The documentary begins in the early 60s, when director Sheldon Renan and co-writer Leonard Schrader (whose brother Paul wrote TAXI DRIVER) believe that America's psyche was forever altered by the assassination of John F. Kennedy.  From that point and into the 80s, as Renan remarks in his commentary, "the weirdness of the killing, the numbers of people killed, and the craziness of the violence just continued to escalate."


Renan's film concentrates at length on the 60s with extensive footage, photographs, and testimony concerning the subsequent assassinations of Robert F. Kennedy and Martin Luther King, the latter sparking bloody race riots throughout the country.  The televised murder of Lee Harvey Oswald by Jack Ruby and the attempted killing of presidential candidate George Wallace (and later President Ronald Reagan) further illustrate how drastically an armed assassin can change the course of history.

As the decade dragged on, more and more of its (extreme) violence was being filmed or videotaped for posterity.  This allows us to witness much in the way of Viet Nam war protests and widespread campus unrest which led to the Kent State killings. 

After that, THE KILLING OF AMERICA begins to narrow its focus to such spree killers as Texas sniper Charles Whitman, the Manson family, the infamous "I Don't Like Mondays" girl who opened fire on school children walking past her house, and other, lesser-known psychos seeking infamy via mass murder. Some are seen enjoying the spotlight while in custody as does a smirking David "Son of Sam" Berkowitz, while others prefer to commit suicide or go out in a hail of cops' bullets. 


We witness the senseless shooting of a store clerk via security footage and endure a tense hostage situation in which a disgruntled man rages against injustice while clutching a shotgun that's taped to a loan officer's neck.  Graphic images of the infamous Jonestown massacre continue to shock, as does a montage depicting suicide's aftermath. 
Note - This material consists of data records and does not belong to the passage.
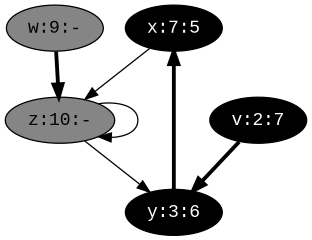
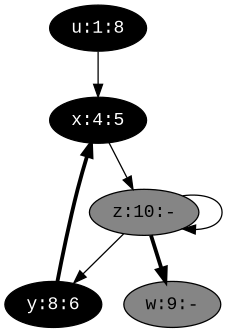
  digraph {
    fontname="Liberation Mono"
    node [fillcolor=black fontcolor=white fontname="Liberation Mono" style=filled]
    edge [fontname="Liberation Mono" penwidth=1]
-   n2 [label="x:7:5"]
-   n3 [label="v:2:7"]
-   n4 [label="y:3:6"]
+   n1 [label="u:1:8"]
+   n2 [label="x:4:5"]
+   n4 [label="y:8:6"]
    n5 [fillcolor=gray52 label="z:10:-" fontcolor=""]
    n6 [fillcolor=gray52 label="w:9:-" fontcolor=""]
+   n1 -> n2
    n2 -> n5
-   n3 -> n4 [penwidth=3]
    n4 -> n2 [penwidth=3]
    n5 -> n4
    n5 -> n5
-   n6 -> n5 [penwidth=3]
+   n5 -> n6 [penwidth=3]
  }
Most disturbing, perhaps, is the section on serial killers such as Charles Kemper, John Wayne Gacy, Dean Corll, and Ted Bundy.  Actual scenes from Bundy's trial, during which he defended himself, show the deceptively normal-looking young man teetering on the brink of insanity, while Corll's then-teenaged accomplice tells the chilling story of luring several of his friends into Corll's evil clutches before he himself finally found himself an intended victim. 

Kemper, meanwhile, is interviewed up-close and personal in prison by Renan, and this imposing (6'8", 280 lbs.) killer's calm accounts of multiple murders, mutilations, and beheadings (including his mother) conjure mental images as disturbing as any picture.

All along the way, the squeamish will be kept squeaming by endlessly morbid stuff including a tour of the overcrowded Los Angeles city morgue during which a number of autopsies are being performed.  Again, this isn't "Faces of Death"-style exploitation for its own sake, but be warned that no punches are pulled. This is grimly matter-of-fact material and it's intended to make a visceral impact.


Narrator Chuck Riley lends the same solemn vocal authority here that he did in the haunting 1979 documentary "Whodunit? The Greatest Unsolved Mysteries" which you might've caught on HBO back in the 80s.  Mark Lindsay of Paul Revere and the Raiders co-wrote the score. 

The Blu-ray from Severin Films is widescreen (new 2k scan from original negative) with English and Japanese 2.0 audio English subtitles.  In addition to the exhaustive director's commentary and the film's trailer, extras include featurettes "The Madness is Real: Interview with Director Sheldon Renan", "Cutting the Killing: Interview with Editor Lee Percy", and "Interview with Mondo Movie Historian Nick Pinkerton."

There's some editorializing, of course, but for the most part we're left to form our own conclusions from what we're shown. After a few New York showings in 1982, THE KILLING OF AMERICA disappeared from American screens (while being a big hit in such places as Japan and Australia) until now.  Needless to say, it's just as relevant as ever.